Olivia’s ears always perked up however, the moment she detected that subtle note of stress in her girlfriend’s voice. These particular passages she’d file away for later, being sure to ask Maithri about them after work to get the full unabridged version of the story. Just such an instance had triggered her attention as her friend described the daily list of detours which were now necessary to avoid the various large groups of metal stick-men who roamed about the favela. It wasn’t that they were hostile, but rather that they could be oblivious, accidentally causing damage or injury if one were to stray too close or get caught up in one of their drifting triangular platoons.

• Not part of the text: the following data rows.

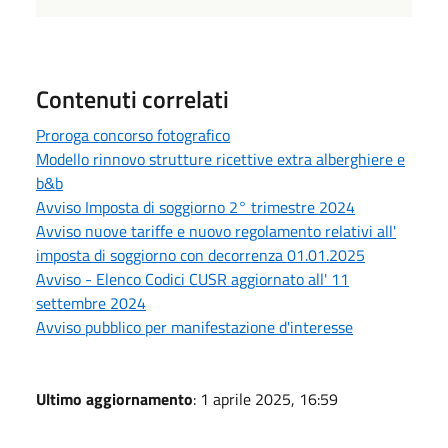
Contenuti correlati
Proroga concorso fotografico
Modello rinnovo strutture ricettive extra alberghiere e
b&b
Avviso Imposta di soggiorno 2° trimestre 2024
Avviso nuove tariffe e nuovo regolamento relativi all'
imposta di soggiorno con decorrenza 01.01.2025
Avviso - Elenco Codici CUSR aggiornato all' 11
settembre 2024
Avviso pubblico per manifestazione d'interesse
Ultimo aggiornamento
: 1 aprile 2025, 16:59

They had become an oddly mobile environmental hazard, like tumbleweeds that could roll through walls, or flatten a child. The state had started tracking them via satellite and balloon, issuing advisories of avoidance, or AoAs as they were called. Apparently, off the record, the strange arthropodal droids had taken over certain unoccupied buildings and seemed to be moving between them. At times they were seen carrying raw materials, or performing mysterious rituals on the ground. It was scary at first but as days went by without any serious incidents, people became complacent again. The AoAs were reliable and easy to follow, also it did seem like the paths that the robots took were becoming more predictable over time.
Production demand had increased at the factory, and everyone was doing double duty, even Olivia had taken on a few more shifts. Every evening she grilled her girlfriend while they walked home. Maithri told her fantastic tales about the transformations that were happening in the North. The cities nearest the first towers were being restructured in a sense. The AI had built its own factories, mimicking human industry. But it hadn’t stopped there. Trees were growing again, their genetic blueprints resurrected from ancient terrestrial archives thought to have been lost centuries ago, but now modified in strange ways to survive in previously uninhabitable areas.
All the vaults and treasure troves of the old world were being unearthed and invaded, their knowledge extracted and exploited by the emerging intelligence. The stick-men walked on the bottom of the dead acidic oceans, moved steadily through the hearts of impassable mountains, waded through lava and fire, fearlessly ascended the highest airless, vacant, frozen spires brushing up against the vacuum of space. Systematically they were exploring the earth like ants looking for sustenance, but their diet was information, data and artifacts. Then they would return to their “queen” in great waves like rivers of living mercury flowing back to the nodes of an ever expanding nexus.
The normal familiar paths that Olivia and Maithri had taken through the jungle had changed too. The stick-men, by way of their incidental movements had established a new network of wide corridors through the overgrown synthetic vegetation. People had just started using them as a matter of course because they were safer and more convenient than the crude winding footpaths. The metal droids always moved in perfectly straight lines, crushing and flattening everything that got in their way. The only curiosity being that whenever they changed course, their junctions were at 60 degree angles. There were as many as six separate paths at each intersection, but never more than that.